# Platys and Betta?



## Dakieda (Mar 3, 2014)

Whats the best way to introduce a group of platy to a male betta? Theyre going in a 10g.

Are they compatible, I've done research, and seems they do well together. I would prefer to have dalmatian molly's, opinions on that??

Anything that is a mid-level fish I can safely house? Shoaling [good in groups of 4 preferable] or non shoaling, anything but tetras.

And are panda cories okay to house with betta?

I have already used the aqadvisor, just deciding on mid-level fish and double checking here, before I get the setup.


----------



## CrazedHoosier (Mar 18, 2014)

Platies are compatible with Bettas usually, but it really all just depends on the temperament of the betta itself. I have personal experience with the Betta and Dalmatian Molly, and it did not go well. Long story short, the Betta harassed the Molly, so the Molly ended up killing it. Zebra Danios could work, but you'd have to have a planted aquarium because sometimes the speed of the Danios can stress the betta. Most types of cories do well with Bettas.


----------



## Dakieda (Mar 3, 2014)

CrazedHoosier said:


> Platies are compatible with Bettas usually, but it really all just depends on the temperament of the betta itself. I have personal experience with the Betta and Dalmatian Molly, and it did not go well. Long story short, the Betta harassed the Molly, so the Molly ended up killing it. Zebra Danios could work, but you'd have to have a planted aquarium because sometimes the speed of the Danios can stress the betta. Most types of cories do well with Bettas.


I went with four sunfire platy, three female and a male. Also got a glass cat for the boyfriend, since for some odd reason Petco doesn't stock cories??? I get this sinking feeling he won't do well...I really would have preferred Cory. 

I got a new betta for this tank, he chased the platy for a while, but seems to have lost interest now. Pretty sure he was just telling them whose boss.

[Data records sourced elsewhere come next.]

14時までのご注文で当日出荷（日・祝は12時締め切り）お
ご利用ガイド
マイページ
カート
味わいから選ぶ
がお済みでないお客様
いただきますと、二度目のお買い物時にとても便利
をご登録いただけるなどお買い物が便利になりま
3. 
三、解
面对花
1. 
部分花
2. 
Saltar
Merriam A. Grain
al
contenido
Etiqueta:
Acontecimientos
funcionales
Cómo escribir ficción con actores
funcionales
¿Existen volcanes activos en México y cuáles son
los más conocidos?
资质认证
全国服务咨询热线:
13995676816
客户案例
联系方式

XD the glass cat went in first, and claimed the largest hide, and the betta went inside it, and the glass cat bit him on the nose !


----------



## Fin Fancier (Aug 11, 2012)

here's a link to the care guide for glass cats out of a quick search. From what I read, it doesn't look like he'll do well without some friends for company. I'd double check on tropical fish keeping for suggestions on how to keep him happy, they have a lot of good info about freshwater fish on that forum.
http://www.liveaquaria.com/product/prod_display.cfm?c=830+836+2519&pcatid=2519


----------



## Dakieda (Mar 3, 2014)

Fin Fancier said:


> here's a link to the care guide for glass cats out of a quick search. From what I read, it doesn't look like he'll do well without some friends for company. I'd double check on tropical fish keeping for suggestions on how to keep him happy, they have a lot of good info about freshwater fish on that forum.
> http://www.liveaquaria.com/product/prod_display.cfm?c=830+836+2519&pcatid=2519


Ive done my own research on them. Ill probably be taking him back sometime today or tomorrow. He's just not a good fit for my tank, I wanted the cories. Ill probably just get 3 pygmy cories to replace him...


----------



## Fin Fancier (Aug 11, 2012)

Pygmy cories are adorable, I'm hoping to get some for my ten gallon in the next few weeks as well.


----------



## Dakieda (Mar 3, 2014)

Fin Fancier said:


> Pygmy cories are adorable, I'm hoping to get some for my ten gallon in the next few weeks as well.


So...I went to petco to get food for the glass cat [whose name is Ghost btw] and guess what they had? CORIES. I ended up bringing three home with me ...so now, I guess when the cat gets larger, he'll need rehoming since my BF lost the receipt, and I don't wanna take him back to the store anyways :x Or Ill make my BF buy a tank for him large enough for two or three of them. xD


----------